Often described (as many other cameras are) as the “poor man’s Leica”, the Canon Canonet QL17 is a brilliant rangefinder at a fraction of the cost of most other rangefinders. It sports a crystal clear, tack sharp, f1.7 45mm lens that accurately captures colors as well as all the gradients between black and white. Produced in the mid-1960s and sturdily built, many excellent examples of this camera and later versions can be found on ebay for a steal. Due to age, the light seals need to replaced but this can be done by most camera enthusiasts with a sheet of black foamy, x-acto knife, and some adhesive. There are several website that offer instructions on how to replace the seals simply by plugging Canonet QL17 into a search engine.
The Canonet QL17 features a beautiful 45mm f1.7 lens constructed of 6 elements in 5 groups. According to the Canon Museum website the camera has a “coincidence rangefinder integrated with reversed Galilean viewfinder…” offering “Automatic parallax correction with projected frames and marked finder” at 0.7x magnification. What this means is that it is easy to get a precise focus on your subject and see precisely what will come out on your film. It is important to make your first attempts to focus this lens outside in bright sunlight to get the hang of the focusing lever. Sunlight shows the greatest distinction between what is in focus and out of focus. Once you get the hang of it, it is easy to focus anywhere.
The QL in its name refers to Canon’s quick loading system. You do not have to the thread the film’s leader into a spool. You simply pull it out and place it on the take-up spool and close the back. The film catches on its own every time. The camera has match needle metering system which easily shows whether the exposure is correct. There is a lot of latitude with a metering range of EV 2.5-19. The lens is very fast at f1.7 to f16, while the shutter speeds range from 4 seconds to 1/500th, and a bulb setting. The automatic metering with its Electronic Eye (EE) can be shut off to allow manual exposure. It also has a 10 second timer and a remote line can be screwed into the firing button to reduce the possibility of camera shake when using a tripod. Films ranging from ISO 25 to 400 can be used. From my experience 50 to 100 ISO is best. ISO 400 is impossible to use in bright sunlight even at f16 at 1/500th shutter speed! Canon made a Canolite D flash for its rangefinders in the Canonet series. Other flashes that can be manually set are usable with the camera too. The one potential downside is that the meter required a 1.3 volt MP Mercury cell which is no longer available in the US. My guess is that since Europe and other parts of the world are “greener” than us, the batteries are impossible to find. There are two options: 1) use a 1.3 v Wein zinc air cell which mimics the mercury cell, or 2) use a 1.5 v alkaline cell and and know that the metering will be off a bit. The zinc air cells can be bought at some camera stores or ordered online. They are used primarily in hearing aids. Actually there is a third possibility which is to spend a lot of money to have a camera repair shop adjust the meter to use 1.5 volt batteries. The zinc air cells are about $8US.

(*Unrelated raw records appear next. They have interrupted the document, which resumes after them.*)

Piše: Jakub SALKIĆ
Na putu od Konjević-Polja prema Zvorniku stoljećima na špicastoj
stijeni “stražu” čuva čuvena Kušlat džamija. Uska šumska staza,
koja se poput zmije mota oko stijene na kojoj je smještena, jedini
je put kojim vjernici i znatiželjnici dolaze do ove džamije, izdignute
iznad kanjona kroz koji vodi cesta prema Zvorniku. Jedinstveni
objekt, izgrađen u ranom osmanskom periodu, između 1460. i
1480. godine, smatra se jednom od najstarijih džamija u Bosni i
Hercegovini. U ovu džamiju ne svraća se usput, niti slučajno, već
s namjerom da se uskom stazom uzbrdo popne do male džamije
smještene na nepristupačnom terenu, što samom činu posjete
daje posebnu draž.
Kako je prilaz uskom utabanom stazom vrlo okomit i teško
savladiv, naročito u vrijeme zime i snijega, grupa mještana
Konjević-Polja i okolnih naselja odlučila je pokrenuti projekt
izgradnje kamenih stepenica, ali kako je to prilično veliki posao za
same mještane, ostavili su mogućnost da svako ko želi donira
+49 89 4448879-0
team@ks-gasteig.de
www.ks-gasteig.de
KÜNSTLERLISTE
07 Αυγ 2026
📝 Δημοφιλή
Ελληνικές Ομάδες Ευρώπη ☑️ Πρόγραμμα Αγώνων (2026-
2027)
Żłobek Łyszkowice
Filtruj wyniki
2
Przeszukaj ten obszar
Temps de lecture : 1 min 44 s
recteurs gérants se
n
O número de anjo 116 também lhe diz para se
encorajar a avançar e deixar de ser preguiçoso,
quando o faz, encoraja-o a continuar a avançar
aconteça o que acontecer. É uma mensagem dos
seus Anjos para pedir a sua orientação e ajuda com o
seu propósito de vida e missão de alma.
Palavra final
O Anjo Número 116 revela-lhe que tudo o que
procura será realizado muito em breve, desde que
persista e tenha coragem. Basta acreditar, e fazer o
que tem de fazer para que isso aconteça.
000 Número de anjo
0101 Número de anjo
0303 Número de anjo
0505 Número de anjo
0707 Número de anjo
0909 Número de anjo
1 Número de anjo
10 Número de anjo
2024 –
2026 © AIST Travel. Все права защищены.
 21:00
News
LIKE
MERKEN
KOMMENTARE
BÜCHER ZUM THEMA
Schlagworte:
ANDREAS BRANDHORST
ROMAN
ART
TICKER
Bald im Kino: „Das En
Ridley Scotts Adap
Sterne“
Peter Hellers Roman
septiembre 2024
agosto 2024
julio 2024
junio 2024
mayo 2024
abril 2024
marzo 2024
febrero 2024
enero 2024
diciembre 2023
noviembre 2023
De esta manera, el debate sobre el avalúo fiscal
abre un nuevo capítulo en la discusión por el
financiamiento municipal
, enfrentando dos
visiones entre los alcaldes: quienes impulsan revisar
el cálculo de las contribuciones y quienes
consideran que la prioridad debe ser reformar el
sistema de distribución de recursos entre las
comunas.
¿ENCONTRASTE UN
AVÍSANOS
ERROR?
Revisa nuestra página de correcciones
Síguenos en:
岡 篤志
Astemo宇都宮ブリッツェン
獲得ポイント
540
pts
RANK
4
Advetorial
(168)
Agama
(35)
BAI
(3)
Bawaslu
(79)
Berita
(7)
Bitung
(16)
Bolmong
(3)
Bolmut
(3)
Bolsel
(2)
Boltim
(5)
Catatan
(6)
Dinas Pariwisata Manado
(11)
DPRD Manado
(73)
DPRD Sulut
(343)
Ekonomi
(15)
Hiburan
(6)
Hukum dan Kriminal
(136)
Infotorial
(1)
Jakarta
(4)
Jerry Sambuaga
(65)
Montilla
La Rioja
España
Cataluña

I should add that this rangefinder is, of course, a 35mm camera. It shoots color and black and white film, positve and negative, with equal proficiency. I will often use slide film because the meter is dead on and the focusing so easy that perfect shots are a near certainty. While I have never owned a Leica I have used other rangefinders and for the money the Canon Canonet QL17 cannot be beat. Some like the GIII version of this camera which was made later. I prefer the original. Also be careful: a lot Canonet 1.9s are out there for purchase, they are cheaper, but the lens is not as good. If you decide to buy one you should be able to get a copy of the manual off the internet. I think the manual is necessary since the lens has a lot of numbers on it, on four different movable dials. it looks confusing at first but if you have the manual your wind up saying “oh that makes sense” to yourself a lot. A truly magnificent rangefinder!